Le carrube dei maiali

Non possiamo che sobbalzare di sdegno di fronte all’orribile destino delle tre suore saveriane in Burundi.

Il nostro pensiero va a loro, che hanno dedicato l’intera vita alla missione, portando Gesù e il suo amore in terre remote, ai bisognosi e ai lontani.

Ho conosciuto tanti missionari, consacrati e laici, giovani e anziani. Parlandomi della loro “Africa”, della loro esperienza, sprizzavano gioa e entusiasmo da tutti i pori.
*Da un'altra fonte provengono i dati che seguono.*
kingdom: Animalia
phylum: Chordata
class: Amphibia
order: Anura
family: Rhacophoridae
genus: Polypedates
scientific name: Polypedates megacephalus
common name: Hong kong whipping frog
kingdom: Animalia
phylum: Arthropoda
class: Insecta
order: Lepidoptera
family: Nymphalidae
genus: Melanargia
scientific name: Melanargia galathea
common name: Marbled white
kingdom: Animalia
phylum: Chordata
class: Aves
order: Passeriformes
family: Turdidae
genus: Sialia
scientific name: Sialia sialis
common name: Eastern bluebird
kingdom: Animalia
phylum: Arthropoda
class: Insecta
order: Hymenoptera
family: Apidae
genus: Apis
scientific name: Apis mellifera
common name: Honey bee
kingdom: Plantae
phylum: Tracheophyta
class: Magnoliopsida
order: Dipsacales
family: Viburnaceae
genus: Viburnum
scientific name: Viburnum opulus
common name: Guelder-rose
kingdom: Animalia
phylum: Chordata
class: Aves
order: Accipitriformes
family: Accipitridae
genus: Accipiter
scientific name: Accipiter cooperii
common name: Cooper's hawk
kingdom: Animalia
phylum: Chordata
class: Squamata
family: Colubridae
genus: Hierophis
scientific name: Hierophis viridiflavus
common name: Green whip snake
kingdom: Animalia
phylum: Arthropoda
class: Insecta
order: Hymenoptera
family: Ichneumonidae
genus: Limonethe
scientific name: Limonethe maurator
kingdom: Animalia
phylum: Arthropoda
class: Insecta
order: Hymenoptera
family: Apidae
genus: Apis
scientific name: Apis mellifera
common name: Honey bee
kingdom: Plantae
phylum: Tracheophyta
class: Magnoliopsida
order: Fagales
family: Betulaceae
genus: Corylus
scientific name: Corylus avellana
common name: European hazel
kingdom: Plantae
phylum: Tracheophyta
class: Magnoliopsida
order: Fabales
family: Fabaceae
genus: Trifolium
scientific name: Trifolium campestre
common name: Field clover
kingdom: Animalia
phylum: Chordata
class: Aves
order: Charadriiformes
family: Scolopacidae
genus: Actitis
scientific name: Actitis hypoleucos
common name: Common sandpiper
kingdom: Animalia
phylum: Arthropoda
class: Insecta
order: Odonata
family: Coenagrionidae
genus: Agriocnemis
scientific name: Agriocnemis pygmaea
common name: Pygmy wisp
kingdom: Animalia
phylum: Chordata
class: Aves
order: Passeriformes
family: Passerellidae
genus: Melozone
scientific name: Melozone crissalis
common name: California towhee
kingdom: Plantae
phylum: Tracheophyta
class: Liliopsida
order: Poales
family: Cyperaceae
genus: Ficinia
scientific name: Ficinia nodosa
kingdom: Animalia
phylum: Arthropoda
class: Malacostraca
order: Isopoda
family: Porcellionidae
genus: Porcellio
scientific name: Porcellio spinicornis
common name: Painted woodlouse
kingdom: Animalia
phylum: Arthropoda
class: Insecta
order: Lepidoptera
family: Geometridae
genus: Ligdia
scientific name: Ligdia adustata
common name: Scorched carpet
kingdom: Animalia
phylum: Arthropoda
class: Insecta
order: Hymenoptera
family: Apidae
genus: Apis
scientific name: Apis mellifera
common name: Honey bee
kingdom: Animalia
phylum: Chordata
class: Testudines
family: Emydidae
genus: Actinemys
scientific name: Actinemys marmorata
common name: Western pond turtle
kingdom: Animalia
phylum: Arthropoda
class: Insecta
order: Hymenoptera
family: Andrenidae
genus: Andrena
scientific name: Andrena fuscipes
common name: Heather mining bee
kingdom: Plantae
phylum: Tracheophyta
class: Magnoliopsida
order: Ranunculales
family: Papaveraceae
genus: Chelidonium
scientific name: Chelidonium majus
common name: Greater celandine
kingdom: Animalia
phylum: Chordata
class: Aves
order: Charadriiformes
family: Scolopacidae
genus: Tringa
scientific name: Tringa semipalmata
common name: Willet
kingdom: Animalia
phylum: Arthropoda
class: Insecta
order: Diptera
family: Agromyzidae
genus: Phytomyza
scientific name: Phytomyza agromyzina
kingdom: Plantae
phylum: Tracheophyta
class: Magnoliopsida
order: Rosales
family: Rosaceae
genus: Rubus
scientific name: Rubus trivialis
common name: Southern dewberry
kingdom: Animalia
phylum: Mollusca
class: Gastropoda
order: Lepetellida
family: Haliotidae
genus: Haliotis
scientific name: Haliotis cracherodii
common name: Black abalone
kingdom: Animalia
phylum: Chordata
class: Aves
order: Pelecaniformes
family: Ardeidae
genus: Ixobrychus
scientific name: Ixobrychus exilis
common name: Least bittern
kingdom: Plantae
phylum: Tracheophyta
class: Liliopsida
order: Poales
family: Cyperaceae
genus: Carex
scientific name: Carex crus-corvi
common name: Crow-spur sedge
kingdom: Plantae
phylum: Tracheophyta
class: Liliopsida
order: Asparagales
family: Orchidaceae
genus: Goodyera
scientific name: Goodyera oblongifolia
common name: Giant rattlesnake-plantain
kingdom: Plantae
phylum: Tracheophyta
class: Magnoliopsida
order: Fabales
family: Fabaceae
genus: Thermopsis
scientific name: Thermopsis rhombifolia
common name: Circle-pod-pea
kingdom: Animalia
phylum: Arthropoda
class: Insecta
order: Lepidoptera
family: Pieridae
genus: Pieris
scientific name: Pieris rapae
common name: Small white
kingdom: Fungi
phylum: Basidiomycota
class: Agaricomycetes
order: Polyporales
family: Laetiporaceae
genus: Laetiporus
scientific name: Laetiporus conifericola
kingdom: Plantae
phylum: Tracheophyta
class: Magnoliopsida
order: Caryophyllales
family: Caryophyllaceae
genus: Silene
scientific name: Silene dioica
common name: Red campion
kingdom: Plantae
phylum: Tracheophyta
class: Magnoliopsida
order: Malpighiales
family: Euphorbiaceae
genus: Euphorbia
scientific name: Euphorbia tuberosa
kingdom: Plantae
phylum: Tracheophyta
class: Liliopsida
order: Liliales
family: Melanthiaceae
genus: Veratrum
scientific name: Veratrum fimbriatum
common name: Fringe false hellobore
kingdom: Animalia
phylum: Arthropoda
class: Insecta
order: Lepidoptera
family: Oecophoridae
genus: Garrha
Tutti hanno riconosciuto il loro “mal d’Africa”, quella passione che ti trattiene e con difficoltà ti fa tornare alla tua terra.

Così era sicuramente per le tre sorelle saveriane, anche se hanno dato il loro sangue per amore di Dio, per amore del prossimo.

Ancora una volta è la Chiesa ad insegnarci la vita: la missione è aiutare il prossimo nel luogo in cui il Signore ha deciso che nascesse; agevolarne la vita quotidiana con gli insegnamenti positivi che la civiltà occidentale, nel suo lato migliore, può dare; aiutare le comunità di quei luoghi a crescere, a svilupparsi e soprattutto a conoscere che c’è un Dio che ama l’uomo, che odia le guerre e la violenza.

Più di una volta gli organismi internazionali hanno proposto di aiutare le popolazioni in difficoltà direttamente nella loro terra e più di una volta sono rimaste parole. Quante tragedie di barconi che attraversano mari tempestosi si potrebbero evitare? Quante vittime del nuovo mercato degli schiavi si potrebbero salvare?

Ho conosciuto, tempo fa, davanti alla nostra cattedrale, un giovane del Ruanda, da qualche anno in Italia, di nome Benjamin (credo che si scriva così). Ha la stessa età della mia figlia più grande, ventinove anni, di cui gli ultimi trascorsi nella nostra terra, una moglie e una figlia piccola nel suo paese. Nelle mattinate in cui presto il mio servizio volontario in cattedrale dialogavo con lui. L’ho visto aiutare le anziane che salgono i gradini per andare a Messa. Con il sorriso a fine mattinata riusciva a mettere insieme qualche euro.

Cercava lavoro da noi e non lo trovava. Poi gli hanno offerto di occuparsi di un maneggio di cavalli, con annesso porcilaio: giorno e notte per dieci euro al giorno.

Non ho più visto Benjamin sugli scalini della cattedrale, non so che fine abbia fatto, non so più nulla della sua scelta di vita. Ma pensando a lui ho meditato sulla parabola del “Figliol prodigo” (Lc 15,11-32). Anche in quella storia c’è un giovane – anche se in un contesto ben diverso – costretto a mangiare le carrube dei maiali. Decide di tornare a casa sua.

Così mi auguro per Benjamin, anche se nella sua terra c’è la fame e la guerra. Ma è lì che il Signore lo ha posto. Forse, se l’avesse incontrato nelle suore saveriane, sarebbe stato consigliato a rimanere, a combattere per la pace, ad impegnarsi in ogni modo, vivendo pienamente la sua vita.

Non è andando a fare gli schiavi in paesi resi ostili dalla crisi che queste persone possono costruire il proprio futuro e quello delle loro famiglie.

Vale per Benjamin come per i giovani che troviamo davanti ai supermercati: aspettano l’euro del carrello o vendono stracci presi chissà dove e da chi; ragazzi nel pieno della gioventù, della forza, sottratti alla loro terra per un sogno irrealizzabile. Magari sono diplomati o laureati, ma sembrano come privati dello slancio vitale, dell’energia che il Signore dona ad ogni creatura per sviluppare e realizzare il suo sogno di amore.

Tante contraddizioni alle quali ognuno di noi può rispondere solo con la carità cristiana, guardando in faccia chi chiede anche solo le briciole, accogliendo quanti bussano alla porta della nostra vita.

Altrimenti verrebbe meno il senso di una esistenza vera, solidale e aperta alla realtà. A volte si apre al nostro sguardo uno scenario duro, una realtà che ha bisogno di coraggio, di passione, di dedizione soprattutto verso il nostro prossimo. Di un amore splendidamente testimoniato dalle tre suore uccise in Burundi.

Sicuramente, già sono nella schiera degli angeli, accanto al Signore a cui hanno dedicato la loro esistenza riconoscendolo nel prossimo.